#### About this exercise:
With "Yang" as the search word, show every line of the material that has it.

#### Records provided:
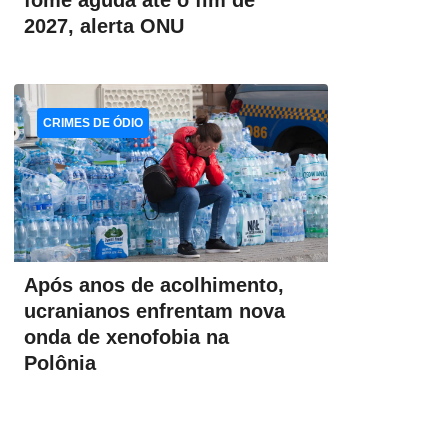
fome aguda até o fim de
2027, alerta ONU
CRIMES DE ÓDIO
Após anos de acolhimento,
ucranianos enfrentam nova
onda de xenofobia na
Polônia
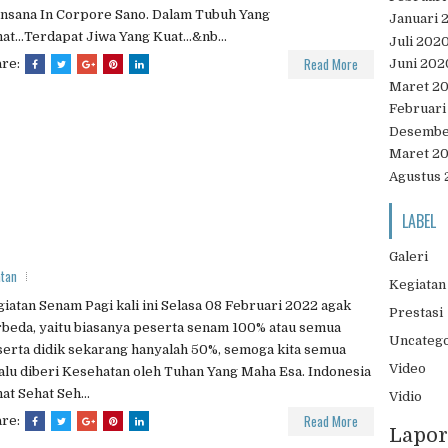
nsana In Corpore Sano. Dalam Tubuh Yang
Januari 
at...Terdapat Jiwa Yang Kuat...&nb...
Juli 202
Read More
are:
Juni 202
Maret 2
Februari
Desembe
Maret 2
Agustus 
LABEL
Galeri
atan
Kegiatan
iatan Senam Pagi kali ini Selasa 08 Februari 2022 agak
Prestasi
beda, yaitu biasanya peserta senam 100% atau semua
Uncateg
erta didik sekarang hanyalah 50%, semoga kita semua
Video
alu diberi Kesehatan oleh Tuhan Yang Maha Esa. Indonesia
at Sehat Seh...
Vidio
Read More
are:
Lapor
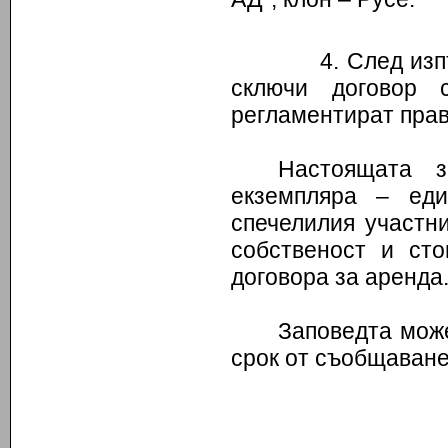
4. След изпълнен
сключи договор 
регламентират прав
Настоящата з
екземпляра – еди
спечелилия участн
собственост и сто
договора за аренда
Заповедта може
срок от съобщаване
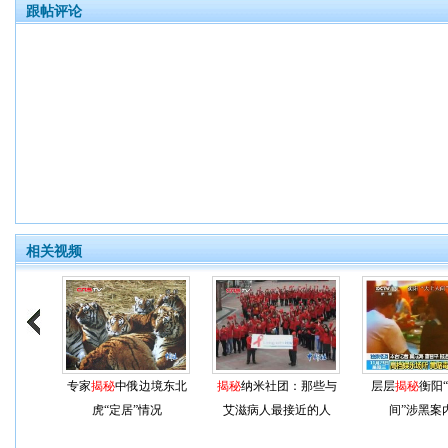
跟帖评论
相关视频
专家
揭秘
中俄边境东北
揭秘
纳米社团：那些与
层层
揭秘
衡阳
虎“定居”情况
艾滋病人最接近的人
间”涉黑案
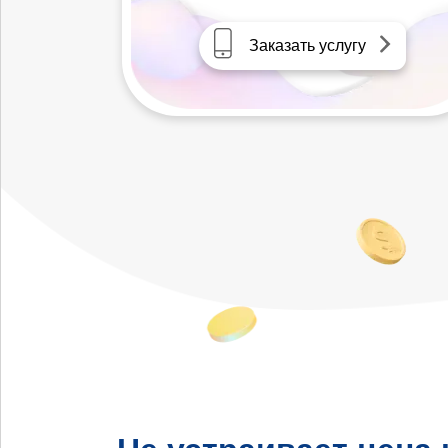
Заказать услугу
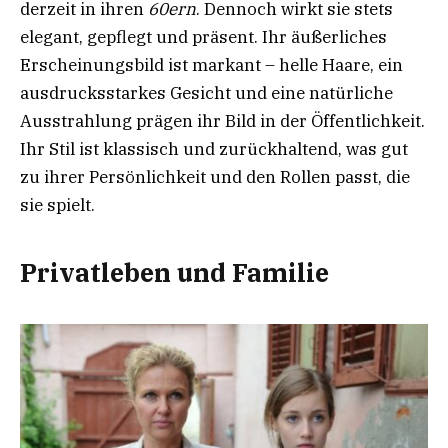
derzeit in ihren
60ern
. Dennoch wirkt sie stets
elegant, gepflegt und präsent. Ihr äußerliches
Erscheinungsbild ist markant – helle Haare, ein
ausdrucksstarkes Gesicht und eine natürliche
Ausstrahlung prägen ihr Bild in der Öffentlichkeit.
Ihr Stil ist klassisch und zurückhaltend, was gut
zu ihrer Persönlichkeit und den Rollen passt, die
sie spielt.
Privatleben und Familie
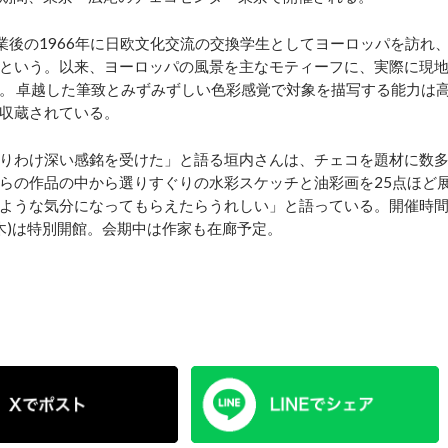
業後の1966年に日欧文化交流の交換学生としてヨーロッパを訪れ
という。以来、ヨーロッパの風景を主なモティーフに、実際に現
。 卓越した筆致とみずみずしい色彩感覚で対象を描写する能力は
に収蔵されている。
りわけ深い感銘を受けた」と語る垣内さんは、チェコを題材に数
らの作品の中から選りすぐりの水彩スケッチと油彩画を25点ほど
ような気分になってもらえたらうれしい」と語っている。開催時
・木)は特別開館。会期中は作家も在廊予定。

#### Solution to this task:
nsana In Corpore Sano. Dalam Tubuh Yang
at...Terdapat Jiwa Yang Kuat...&nb...
alu diberi Kesehatan oleh Tuhan Yang Maha Esa. Indonesia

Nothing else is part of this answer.